Suggested Themes

• The prospective student will be in charge of setting up probes for versatile high precision experiments. These comprise mostly, electrical- and thermal- transport measurements as well as scanning tunneling spectroscopy. In a bachelor’s thesis the probes will be used to conduct experiments in multi-extreme conditions, down to 77 K (or -196 degree Celsius, the temperature at which air liquefies). During a master’s thesis, the range could be extended down to 5 K (as cold as the deep universe) and high magnetic fields nearly million times the earth's magnetic field. Quantum materials of interest range from unconventional superconductors and quantum magnets to topological materials.

• The candidate will grow single crystals of different interesting materials, for example frustrated magnets, and characterize them by using state-of-the-art X-ray synchrotron facilities at DELTA in Dortmund or PETRA III at DESY, Hamburg as well as lab-based sources. Structural properties like the long range and local atomic order and electronic properties like the valence state of selected atoms of these samples can be investigated. The samples will be prepared by hydrothermal synthesis, and solid state reactions, or the flux method if permits. Depending on the choice of techniques used for preparation and investigation of the samples the topic is suited for a bachelor’s as well as a master’s thesis.

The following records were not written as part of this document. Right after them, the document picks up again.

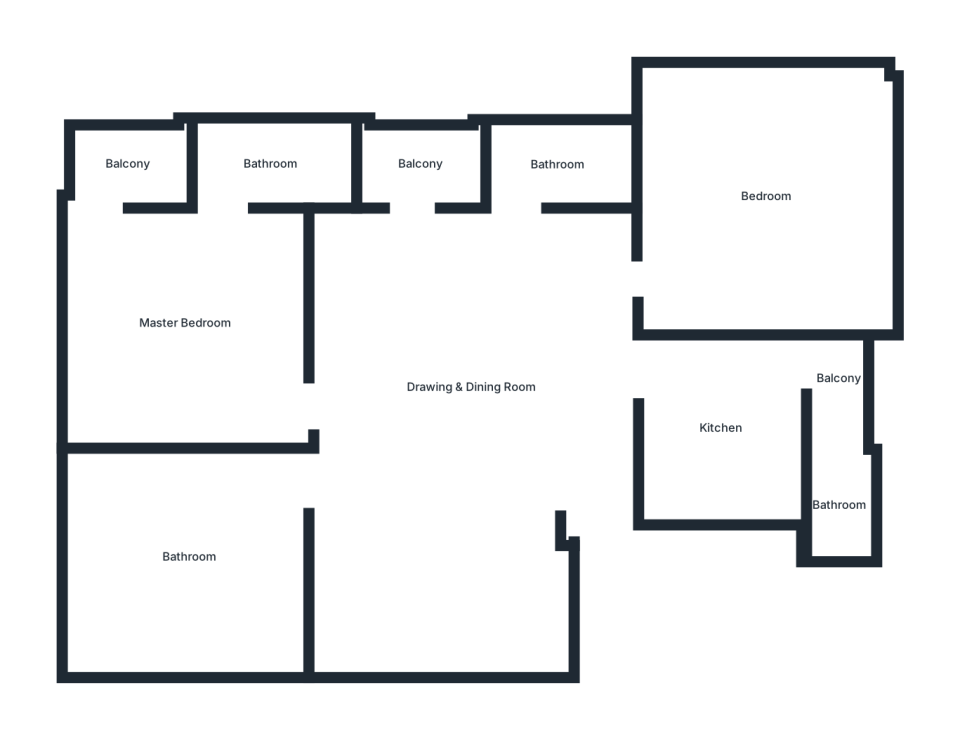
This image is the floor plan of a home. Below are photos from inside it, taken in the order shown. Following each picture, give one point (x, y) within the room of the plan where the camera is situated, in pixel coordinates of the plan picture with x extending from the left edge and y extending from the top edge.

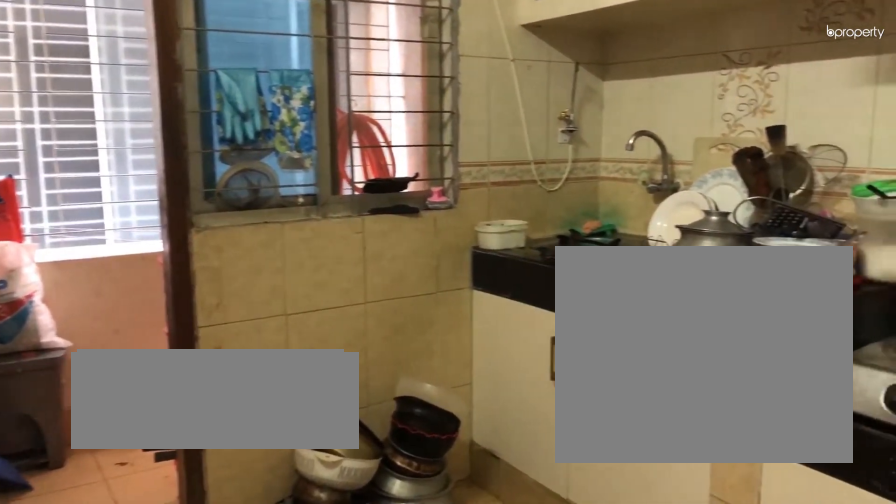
(721, 428)
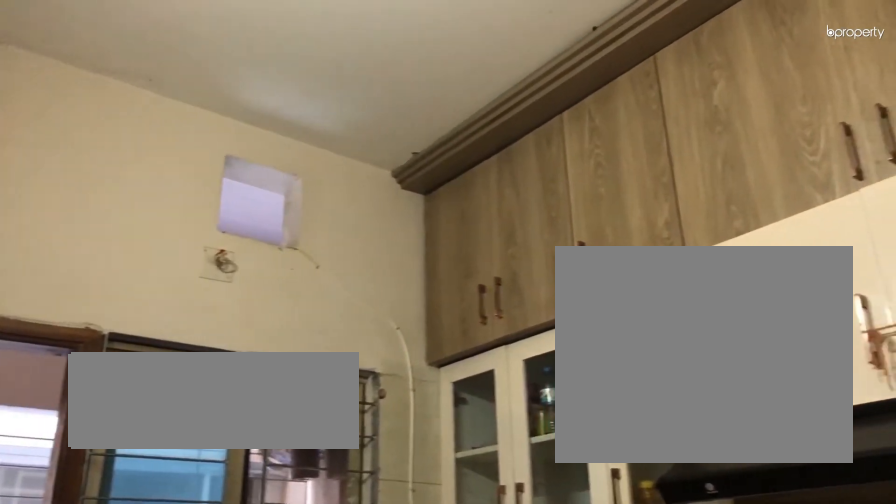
(721, 428)
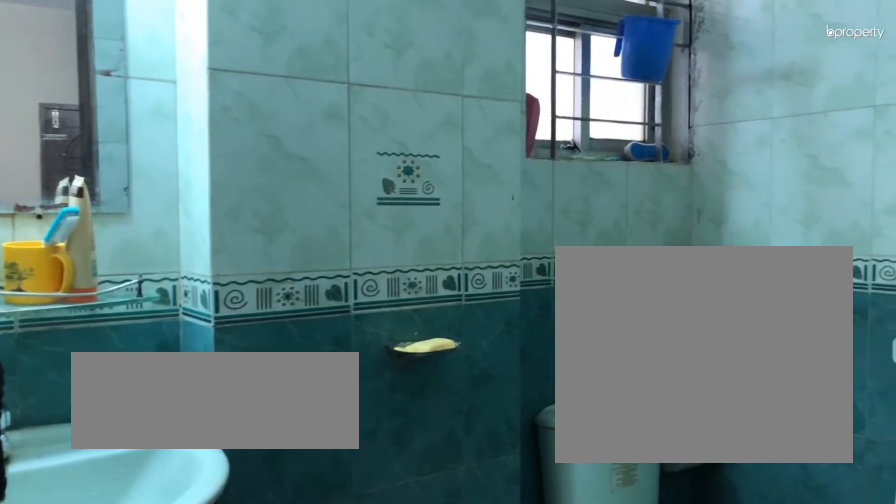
(557, 166)
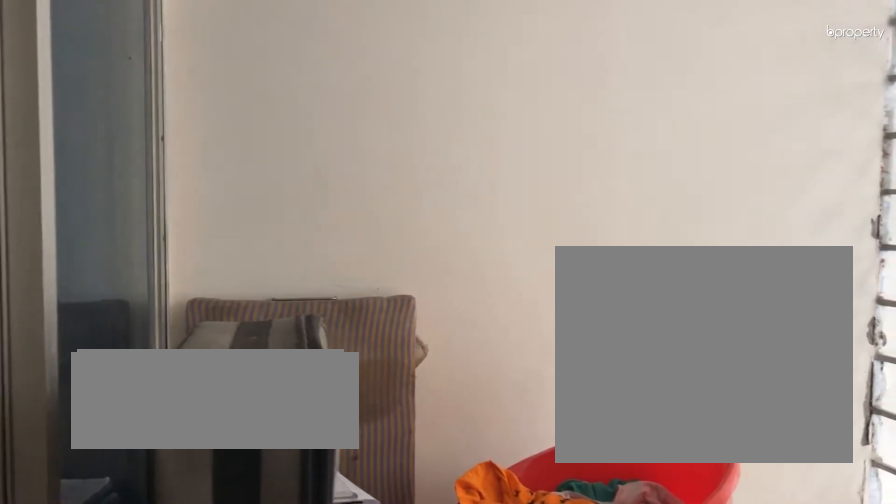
(417, 163)
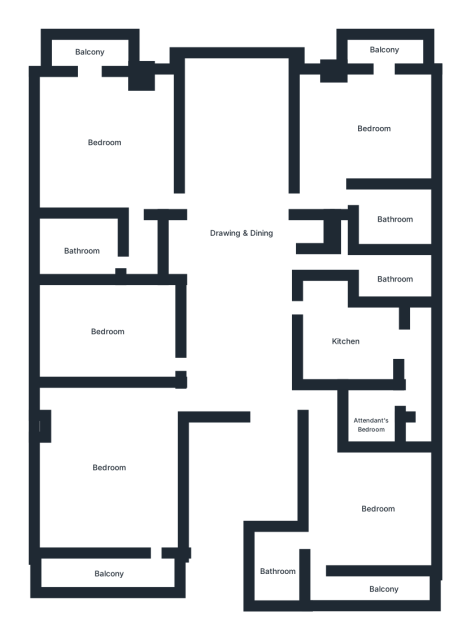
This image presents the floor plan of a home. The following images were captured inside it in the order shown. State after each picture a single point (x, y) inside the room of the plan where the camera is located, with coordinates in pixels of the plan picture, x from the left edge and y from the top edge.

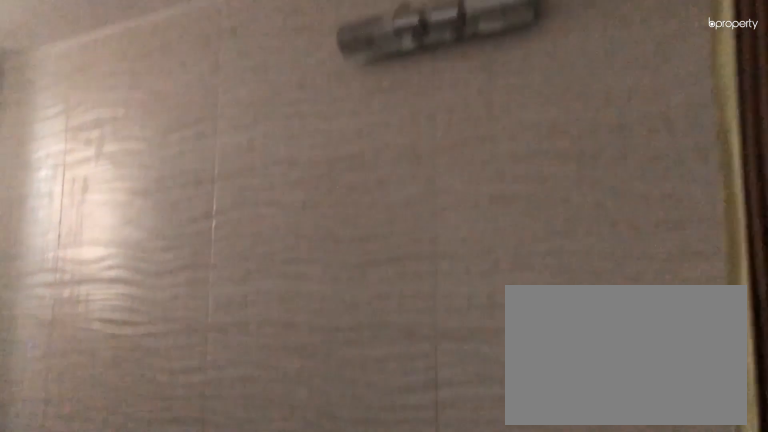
(81, 246)
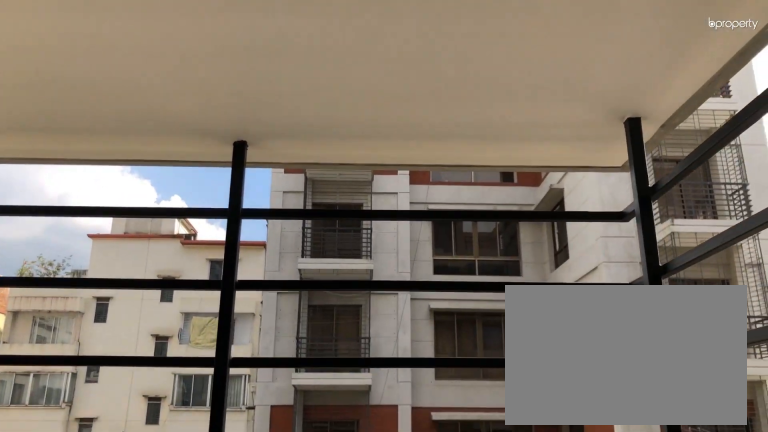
(87, 49)
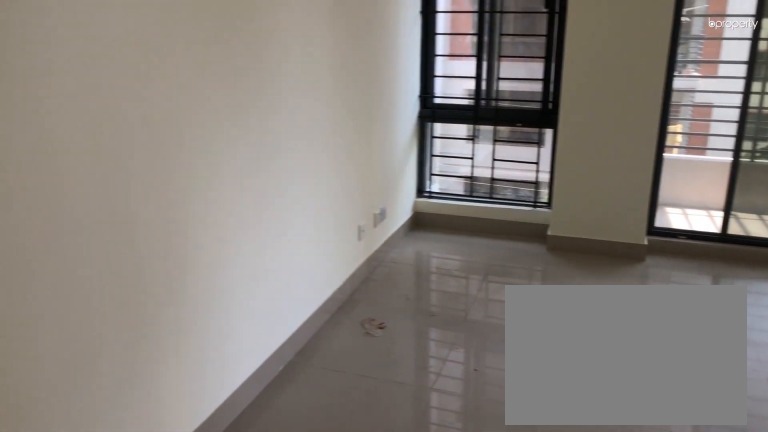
(370, 122)
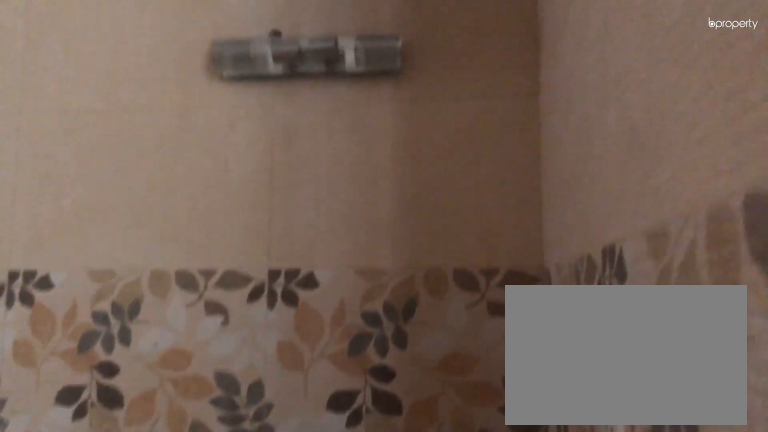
(392, 218)
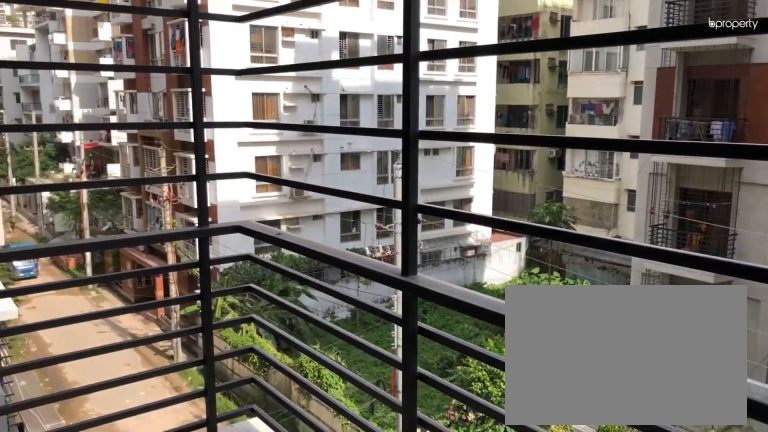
(382, 50)
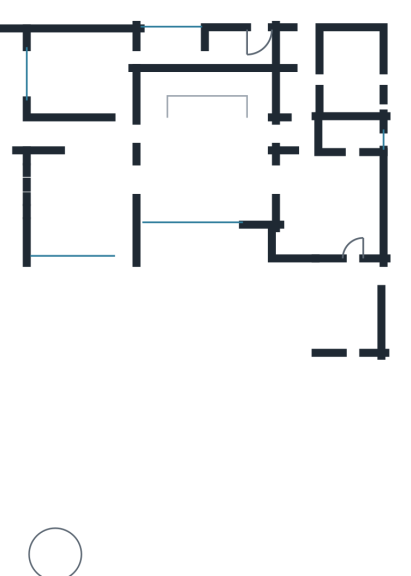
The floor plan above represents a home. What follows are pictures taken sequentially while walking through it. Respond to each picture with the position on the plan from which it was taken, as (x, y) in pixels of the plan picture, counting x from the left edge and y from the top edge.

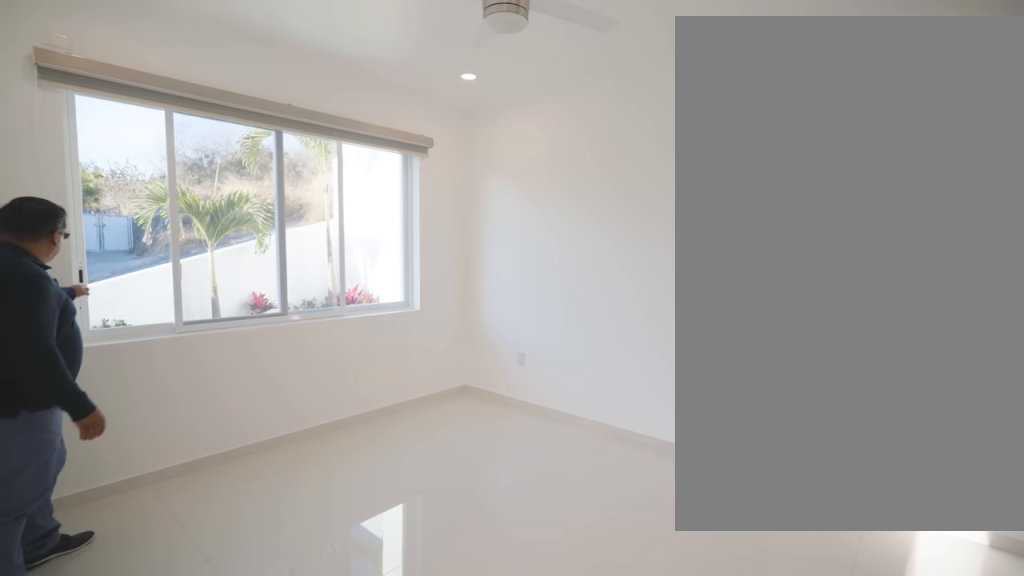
(121, 95)
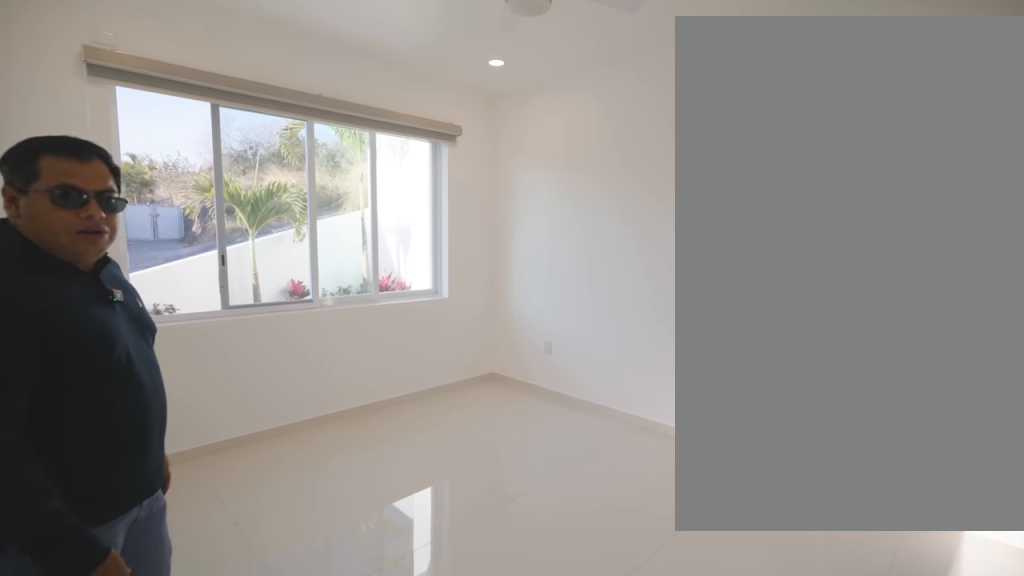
(121, 95)
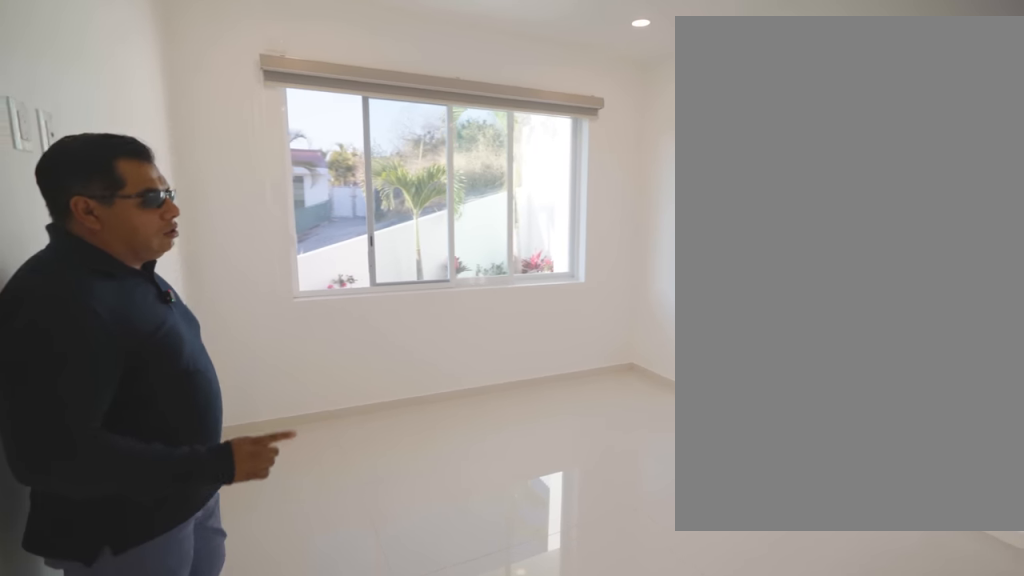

• In this project, the influence of a unique tuning parameter on various transport properties, the uniaxial strain, should be investigated. For that a special experimental cell shall be constructed which allows to vary the strain of a sample during measurements. With this it will be possible to study the transport properties of quantum materials and technologically advanced compounds. Additionally, structural investigations of the materials can be combined using lab or synchrotron based X-ray sources. The topic can be adapted for bachelor as well as master students.

• One-dimensional quantum spin systems exhibit extraordinary thermal transport properties. In particular, perfect heat conductivity is expected in model systems such as the S=1/2 Heisenberg chain. In actual materials which host such spin models, the interaction of the usually exotic spin excitations with the lattice as well as with impurties usually hampers the theoretically expected ideal conduction. The aim of this Bachelor project is to compare and analyse the high-temperature thermal transport of various one-dimensional compounds with respect to the impact of impurities, the lattice, and additional interactions within the spin systems.

• Ultra-clean superconducting Niobium plays an important role as a cavity material in today’s acceleration facilities. Scanning tunneling spectroscopy will be used to study the superconducting properties of Niobium. The aim of this Bachelor or Master project is to obtain insight in the role of impurities for the superconducting properties.